Boneham was also the only candidate to take a direct stance on the idea of teaching creationism in schools, saying it was something alternative schools could teach.

“We need to keep science science,” he said.

On Mourdock, Gregg hammered Pence in post-debate comments, saying Pence’s positions on abortion and Mourdock continue to shift.

“I brought up how Mike Pence has changed his position on abortion, and he didn’t deny it,” Gregg said. “Yesterday he called on Mourdock for an apology, and last night he went to a fundraiser with him. That’s the D.C. way.”

Pence said his position is to oppose abortion funding except in the case of rape, incest or the life of the mother; last year he only checked off the latter exception in an Indiana Right To Life survey.

The auto loans also provided a point of contention, as they have in previous debates, but this time Pence did more to clarify his position, saying he had favored “debtor in possession” financing, backed by federal loan guarantees, rather than direct government loans.

“I will never believe we can borrow and spend and bail our way back to a growing economy. I wanted a backstop, not a handout,” Pence said.

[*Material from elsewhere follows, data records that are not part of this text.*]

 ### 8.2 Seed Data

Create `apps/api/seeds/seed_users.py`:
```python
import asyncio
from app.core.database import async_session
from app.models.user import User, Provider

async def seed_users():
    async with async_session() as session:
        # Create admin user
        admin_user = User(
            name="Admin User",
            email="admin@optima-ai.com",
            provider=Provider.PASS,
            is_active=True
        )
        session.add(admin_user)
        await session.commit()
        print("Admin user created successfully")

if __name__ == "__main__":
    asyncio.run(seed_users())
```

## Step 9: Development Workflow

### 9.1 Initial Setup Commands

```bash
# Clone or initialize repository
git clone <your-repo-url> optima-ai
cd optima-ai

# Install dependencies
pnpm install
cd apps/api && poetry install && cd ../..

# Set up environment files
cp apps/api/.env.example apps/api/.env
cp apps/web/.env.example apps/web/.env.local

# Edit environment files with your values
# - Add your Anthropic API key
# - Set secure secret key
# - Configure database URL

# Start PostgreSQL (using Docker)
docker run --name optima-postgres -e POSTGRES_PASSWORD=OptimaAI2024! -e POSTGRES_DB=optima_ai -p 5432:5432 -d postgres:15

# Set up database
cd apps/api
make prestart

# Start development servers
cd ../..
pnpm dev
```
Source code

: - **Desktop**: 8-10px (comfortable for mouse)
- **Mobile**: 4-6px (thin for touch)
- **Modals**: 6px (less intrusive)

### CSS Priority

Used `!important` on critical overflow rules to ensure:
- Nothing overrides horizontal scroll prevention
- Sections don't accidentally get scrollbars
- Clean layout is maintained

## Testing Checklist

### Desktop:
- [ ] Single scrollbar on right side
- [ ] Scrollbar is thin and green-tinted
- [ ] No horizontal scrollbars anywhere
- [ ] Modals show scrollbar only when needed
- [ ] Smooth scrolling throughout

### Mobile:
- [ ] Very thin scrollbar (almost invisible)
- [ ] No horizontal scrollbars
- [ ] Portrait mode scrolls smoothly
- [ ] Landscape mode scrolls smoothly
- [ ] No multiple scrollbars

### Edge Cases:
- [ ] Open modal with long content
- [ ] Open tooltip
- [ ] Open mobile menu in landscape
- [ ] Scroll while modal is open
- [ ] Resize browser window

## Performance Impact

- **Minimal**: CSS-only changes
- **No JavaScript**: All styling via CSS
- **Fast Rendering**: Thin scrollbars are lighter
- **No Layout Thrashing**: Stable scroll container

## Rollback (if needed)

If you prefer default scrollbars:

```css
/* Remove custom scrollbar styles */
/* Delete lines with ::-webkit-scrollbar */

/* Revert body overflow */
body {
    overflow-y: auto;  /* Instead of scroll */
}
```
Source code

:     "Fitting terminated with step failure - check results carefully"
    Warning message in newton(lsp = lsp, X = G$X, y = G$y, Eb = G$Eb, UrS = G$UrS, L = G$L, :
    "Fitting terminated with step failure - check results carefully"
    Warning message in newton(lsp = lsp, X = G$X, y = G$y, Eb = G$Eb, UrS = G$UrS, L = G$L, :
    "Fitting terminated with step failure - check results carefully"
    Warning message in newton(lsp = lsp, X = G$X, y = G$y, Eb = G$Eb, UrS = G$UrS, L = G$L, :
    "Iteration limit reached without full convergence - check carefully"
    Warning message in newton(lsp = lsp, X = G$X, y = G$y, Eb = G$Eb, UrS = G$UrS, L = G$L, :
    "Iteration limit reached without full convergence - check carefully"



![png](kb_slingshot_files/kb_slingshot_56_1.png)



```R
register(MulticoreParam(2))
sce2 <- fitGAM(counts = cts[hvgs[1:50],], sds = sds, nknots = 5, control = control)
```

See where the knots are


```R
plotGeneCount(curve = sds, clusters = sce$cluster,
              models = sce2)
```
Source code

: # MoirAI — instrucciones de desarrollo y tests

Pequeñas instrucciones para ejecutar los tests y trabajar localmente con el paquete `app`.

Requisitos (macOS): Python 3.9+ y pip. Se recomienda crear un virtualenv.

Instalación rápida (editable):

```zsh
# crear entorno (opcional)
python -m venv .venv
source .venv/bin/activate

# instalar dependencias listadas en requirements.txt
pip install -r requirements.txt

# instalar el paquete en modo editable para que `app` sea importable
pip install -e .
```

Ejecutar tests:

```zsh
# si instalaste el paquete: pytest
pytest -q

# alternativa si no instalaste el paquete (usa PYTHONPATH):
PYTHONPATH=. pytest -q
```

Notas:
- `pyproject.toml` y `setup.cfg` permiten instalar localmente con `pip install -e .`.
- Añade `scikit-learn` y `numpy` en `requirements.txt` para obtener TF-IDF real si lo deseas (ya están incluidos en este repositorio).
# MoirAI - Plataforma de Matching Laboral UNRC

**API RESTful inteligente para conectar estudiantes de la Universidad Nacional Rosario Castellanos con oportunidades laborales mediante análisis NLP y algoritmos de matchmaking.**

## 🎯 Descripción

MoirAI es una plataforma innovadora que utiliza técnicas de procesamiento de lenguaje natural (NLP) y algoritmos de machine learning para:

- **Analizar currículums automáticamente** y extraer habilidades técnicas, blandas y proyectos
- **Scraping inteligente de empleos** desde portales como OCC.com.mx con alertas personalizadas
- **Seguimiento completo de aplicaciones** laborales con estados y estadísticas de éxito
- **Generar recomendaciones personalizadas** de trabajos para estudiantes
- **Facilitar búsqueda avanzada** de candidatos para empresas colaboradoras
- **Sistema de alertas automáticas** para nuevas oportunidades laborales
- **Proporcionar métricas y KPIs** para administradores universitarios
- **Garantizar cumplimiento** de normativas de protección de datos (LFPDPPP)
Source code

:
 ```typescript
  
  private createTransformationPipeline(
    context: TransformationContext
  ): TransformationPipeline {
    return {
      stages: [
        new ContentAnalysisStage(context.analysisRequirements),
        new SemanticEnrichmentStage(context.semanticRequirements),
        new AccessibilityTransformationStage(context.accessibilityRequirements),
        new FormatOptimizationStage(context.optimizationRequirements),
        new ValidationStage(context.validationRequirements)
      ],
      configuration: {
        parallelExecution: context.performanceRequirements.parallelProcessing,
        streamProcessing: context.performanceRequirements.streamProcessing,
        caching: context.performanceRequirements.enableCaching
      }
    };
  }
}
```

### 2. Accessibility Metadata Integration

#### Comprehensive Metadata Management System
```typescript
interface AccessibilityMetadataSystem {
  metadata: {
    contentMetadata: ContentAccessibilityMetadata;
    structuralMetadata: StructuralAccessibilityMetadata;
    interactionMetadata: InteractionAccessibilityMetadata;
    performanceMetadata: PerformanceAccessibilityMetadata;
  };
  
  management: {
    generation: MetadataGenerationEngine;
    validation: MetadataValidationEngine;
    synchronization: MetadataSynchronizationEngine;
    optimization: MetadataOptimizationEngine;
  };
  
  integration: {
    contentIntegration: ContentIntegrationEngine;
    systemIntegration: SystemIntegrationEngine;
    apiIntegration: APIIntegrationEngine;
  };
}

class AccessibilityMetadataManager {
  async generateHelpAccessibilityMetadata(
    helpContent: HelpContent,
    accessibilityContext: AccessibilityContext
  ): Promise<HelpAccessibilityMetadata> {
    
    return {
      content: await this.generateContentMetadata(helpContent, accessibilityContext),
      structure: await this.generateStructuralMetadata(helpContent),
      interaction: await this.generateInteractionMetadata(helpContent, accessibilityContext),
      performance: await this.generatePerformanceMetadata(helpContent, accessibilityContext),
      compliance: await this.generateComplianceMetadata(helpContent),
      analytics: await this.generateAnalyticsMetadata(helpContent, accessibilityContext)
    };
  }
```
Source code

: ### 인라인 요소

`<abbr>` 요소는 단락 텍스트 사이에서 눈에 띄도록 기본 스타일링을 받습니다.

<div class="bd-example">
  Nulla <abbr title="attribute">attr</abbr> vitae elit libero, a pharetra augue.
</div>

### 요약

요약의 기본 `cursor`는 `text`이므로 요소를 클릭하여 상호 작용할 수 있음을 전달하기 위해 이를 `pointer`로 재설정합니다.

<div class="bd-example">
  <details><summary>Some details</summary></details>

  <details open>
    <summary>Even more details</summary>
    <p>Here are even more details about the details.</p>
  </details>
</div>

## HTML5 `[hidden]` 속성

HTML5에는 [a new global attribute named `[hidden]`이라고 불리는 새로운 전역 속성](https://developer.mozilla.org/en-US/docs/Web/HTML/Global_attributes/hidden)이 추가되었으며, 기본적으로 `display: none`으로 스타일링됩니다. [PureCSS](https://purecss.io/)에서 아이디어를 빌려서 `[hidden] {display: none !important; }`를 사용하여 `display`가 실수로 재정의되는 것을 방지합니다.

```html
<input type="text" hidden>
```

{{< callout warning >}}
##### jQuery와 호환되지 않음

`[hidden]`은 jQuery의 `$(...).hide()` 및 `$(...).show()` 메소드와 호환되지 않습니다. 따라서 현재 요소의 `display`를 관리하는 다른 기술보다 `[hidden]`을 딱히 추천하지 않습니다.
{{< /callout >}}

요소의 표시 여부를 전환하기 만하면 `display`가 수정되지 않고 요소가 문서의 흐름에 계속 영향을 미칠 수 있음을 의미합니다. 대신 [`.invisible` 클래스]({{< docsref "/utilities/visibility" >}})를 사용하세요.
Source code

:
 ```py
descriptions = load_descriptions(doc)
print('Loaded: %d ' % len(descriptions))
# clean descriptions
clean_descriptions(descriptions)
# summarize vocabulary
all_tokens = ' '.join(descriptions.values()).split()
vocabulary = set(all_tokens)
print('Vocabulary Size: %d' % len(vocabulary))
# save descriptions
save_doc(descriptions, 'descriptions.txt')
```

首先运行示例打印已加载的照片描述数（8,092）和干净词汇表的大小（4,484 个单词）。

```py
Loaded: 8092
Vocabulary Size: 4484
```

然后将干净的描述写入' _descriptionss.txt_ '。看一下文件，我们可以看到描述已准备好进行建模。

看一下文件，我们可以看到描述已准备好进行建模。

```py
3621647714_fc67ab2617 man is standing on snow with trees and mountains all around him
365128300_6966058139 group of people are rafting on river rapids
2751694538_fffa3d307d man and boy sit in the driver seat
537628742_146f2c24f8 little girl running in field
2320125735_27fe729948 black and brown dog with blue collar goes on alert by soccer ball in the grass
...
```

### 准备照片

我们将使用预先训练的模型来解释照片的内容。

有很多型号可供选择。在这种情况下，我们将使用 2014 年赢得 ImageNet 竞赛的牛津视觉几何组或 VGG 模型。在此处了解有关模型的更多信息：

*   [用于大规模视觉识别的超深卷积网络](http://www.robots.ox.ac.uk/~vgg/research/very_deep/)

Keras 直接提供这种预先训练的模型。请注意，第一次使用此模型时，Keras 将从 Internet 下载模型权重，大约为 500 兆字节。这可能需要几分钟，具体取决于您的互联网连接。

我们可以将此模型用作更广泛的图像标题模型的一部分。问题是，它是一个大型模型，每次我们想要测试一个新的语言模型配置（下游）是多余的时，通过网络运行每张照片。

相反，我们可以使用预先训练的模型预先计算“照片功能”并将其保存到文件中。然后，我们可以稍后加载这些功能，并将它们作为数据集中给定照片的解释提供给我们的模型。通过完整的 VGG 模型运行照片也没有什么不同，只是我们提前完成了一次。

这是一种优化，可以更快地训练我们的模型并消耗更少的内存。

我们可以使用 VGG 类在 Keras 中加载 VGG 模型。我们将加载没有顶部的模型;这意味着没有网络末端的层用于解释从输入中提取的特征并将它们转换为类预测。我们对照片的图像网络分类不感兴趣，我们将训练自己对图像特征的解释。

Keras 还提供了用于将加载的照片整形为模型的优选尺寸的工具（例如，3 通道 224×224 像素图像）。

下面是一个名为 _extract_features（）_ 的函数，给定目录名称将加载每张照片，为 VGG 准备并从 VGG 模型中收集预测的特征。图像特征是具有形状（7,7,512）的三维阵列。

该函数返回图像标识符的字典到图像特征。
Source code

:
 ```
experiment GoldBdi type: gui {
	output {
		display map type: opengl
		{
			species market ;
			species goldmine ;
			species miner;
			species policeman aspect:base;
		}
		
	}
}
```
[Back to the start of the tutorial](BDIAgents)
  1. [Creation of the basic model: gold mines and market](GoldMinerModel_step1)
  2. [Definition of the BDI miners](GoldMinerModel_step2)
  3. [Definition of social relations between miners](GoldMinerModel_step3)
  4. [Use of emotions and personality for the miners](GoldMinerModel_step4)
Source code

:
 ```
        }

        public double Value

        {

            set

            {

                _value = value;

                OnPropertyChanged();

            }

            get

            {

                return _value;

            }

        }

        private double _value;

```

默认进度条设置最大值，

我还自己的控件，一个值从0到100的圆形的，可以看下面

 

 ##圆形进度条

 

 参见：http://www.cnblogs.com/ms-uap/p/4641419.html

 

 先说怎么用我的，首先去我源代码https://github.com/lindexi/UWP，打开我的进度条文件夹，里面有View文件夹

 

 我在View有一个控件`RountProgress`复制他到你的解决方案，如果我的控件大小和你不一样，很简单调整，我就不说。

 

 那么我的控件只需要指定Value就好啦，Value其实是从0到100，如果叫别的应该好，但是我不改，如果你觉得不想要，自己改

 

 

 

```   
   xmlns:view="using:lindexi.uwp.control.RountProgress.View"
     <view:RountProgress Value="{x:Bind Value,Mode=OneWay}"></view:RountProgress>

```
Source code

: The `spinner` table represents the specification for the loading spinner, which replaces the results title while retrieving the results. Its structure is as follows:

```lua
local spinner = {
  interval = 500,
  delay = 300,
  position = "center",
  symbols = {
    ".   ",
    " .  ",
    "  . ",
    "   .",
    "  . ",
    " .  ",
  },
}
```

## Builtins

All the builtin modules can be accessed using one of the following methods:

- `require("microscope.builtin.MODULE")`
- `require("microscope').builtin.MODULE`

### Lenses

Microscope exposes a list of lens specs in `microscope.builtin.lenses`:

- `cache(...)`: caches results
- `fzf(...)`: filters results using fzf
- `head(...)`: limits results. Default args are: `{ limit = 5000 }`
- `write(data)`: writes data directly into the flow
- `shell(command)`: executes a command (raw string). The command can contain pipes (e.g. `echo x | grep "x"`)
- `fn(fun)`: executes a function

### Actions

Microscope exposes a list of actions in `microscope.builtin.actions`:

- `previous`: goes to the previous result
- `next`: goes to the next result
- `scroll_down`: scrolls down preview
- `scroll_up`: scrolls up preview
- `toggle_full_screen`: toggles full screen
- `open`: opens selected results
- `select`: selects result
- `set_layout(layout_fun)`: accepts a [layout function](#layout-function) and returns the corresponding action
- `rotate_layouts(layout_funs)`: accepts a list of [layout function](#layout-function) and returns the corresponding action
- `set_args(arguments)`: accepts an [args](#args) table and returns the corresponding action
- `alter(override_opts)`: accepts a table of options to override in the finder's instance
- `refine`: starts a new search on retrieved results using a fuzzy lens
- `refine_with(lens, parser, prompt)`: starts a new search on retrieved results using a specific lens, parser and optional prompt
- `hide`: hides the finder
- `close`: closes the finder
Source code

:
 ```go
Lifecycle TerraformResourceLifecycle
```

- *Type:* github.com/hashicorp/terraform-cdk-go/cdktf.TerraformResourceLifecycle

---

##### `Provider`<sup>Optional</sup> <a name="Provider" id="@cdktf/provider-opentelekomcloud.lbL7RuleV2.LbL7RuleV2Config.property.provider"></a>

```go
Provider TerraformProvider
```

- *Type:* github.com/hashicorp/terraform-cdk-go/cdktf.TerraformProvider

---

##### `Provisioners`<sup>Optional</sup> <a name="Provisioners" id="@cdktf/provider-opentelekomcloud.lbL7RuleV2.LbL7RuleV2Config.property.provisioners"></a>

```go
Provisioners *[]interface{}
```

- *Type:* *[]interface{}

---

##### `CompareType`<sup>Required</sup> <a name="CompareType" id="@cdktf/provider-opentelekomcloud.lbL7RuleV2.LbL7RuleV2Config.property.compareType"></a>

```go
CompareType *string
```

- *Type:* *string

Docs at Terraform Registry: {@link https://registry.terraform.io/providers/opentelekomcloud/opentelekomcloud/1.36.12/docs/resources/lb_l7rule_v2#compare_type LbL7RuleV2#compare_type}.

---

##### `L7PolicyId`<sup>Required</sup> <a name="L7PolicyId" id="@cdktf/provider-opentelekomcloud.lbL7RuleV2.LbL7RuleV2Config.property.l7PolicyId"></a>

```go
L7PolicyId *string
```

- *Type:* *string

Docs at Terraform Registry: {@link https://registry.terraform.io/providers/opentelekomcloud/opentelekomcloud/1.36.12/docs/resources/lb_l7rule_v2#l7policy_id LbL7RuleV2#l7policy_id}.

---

Gregg came up with another one-liner to punctuate his rebuttal point.

“If we’d have followed your plan, the [GM Fort Wayne plant] would be the world’s largest indoor flea market,” Gregg said. “It wasn’t a bailout, it was a loan to the auto industry. It was an investment in Indiana workers.”

The topic of medical marijuana was raised by one of the five Indiana residents selected to pose a question during the debate.

Gregg said he was against decriminalizing marijuana, but said, as a cancer survivor, he would consider medical use.

“I’d not be inclined to [sign a bill], but I’d be inclined to listen,” he said.

Pence was adamant in opposition, saying he’d seen lives sidetracked by marijuana, which he called a “gateway drug.”

Boneham suggested pharmaceutical companies might have a stake in preventing access to medical marijuana.

“Prohibition hasn’t worked. If it would help some of our suffering patients, we should let them have that plant,” he said.

The debate featured a Lincoln-Douglas section, in which each candidate was allowed a minute to pose a topic, then each opponent allowed two minutes to rebut before the originator of the topic was given a minute to close.

Gregg chose Pence’s opposition to the auto loans as his topic, while Boneham asked how the others would help non-profits reach out to the disadvantaged. Pence questioned Gregg on the deficit spending which left the state with more than $800 million in back payments owed to schools at the end of Frank O’Bannon’s governorship.

“When you were Speaker, five of the six years, Indiana ran deficits. The state had a $700 million deficit. When Mitch Daniels came in, we finally had an honest, balanced budget,” Pence said.

Gregg said it was “laughable a congressman would lecture anybody on fiscal responsibility.”

If neither candidate could make the other squirm too badly during the debate, it was up to the press to make them both uncomfortable afterwards.

Gregg declined to answer whether he’d allow creationism to be taught in schools, saying instead that “for the past 15 or 20 years, we’ve allowed the Bible to be taught as literature in public schools. And that’s where I’ll leave it.”

A further clarification wasn’t forthcoming.

Likewise Pence declined an answer when reporters asked him what he thought Richard Mourdock had to apologize for.

Mourdock created waves when he said Tuesday that all life is a gift from God, then went on to say “I think even when life begins in that horrible situation of rape, that it is something that God intended to happen.”

“I’m pleased he clarified his comments and apologized, and I think it’s time to move on,” was Pence’s statement.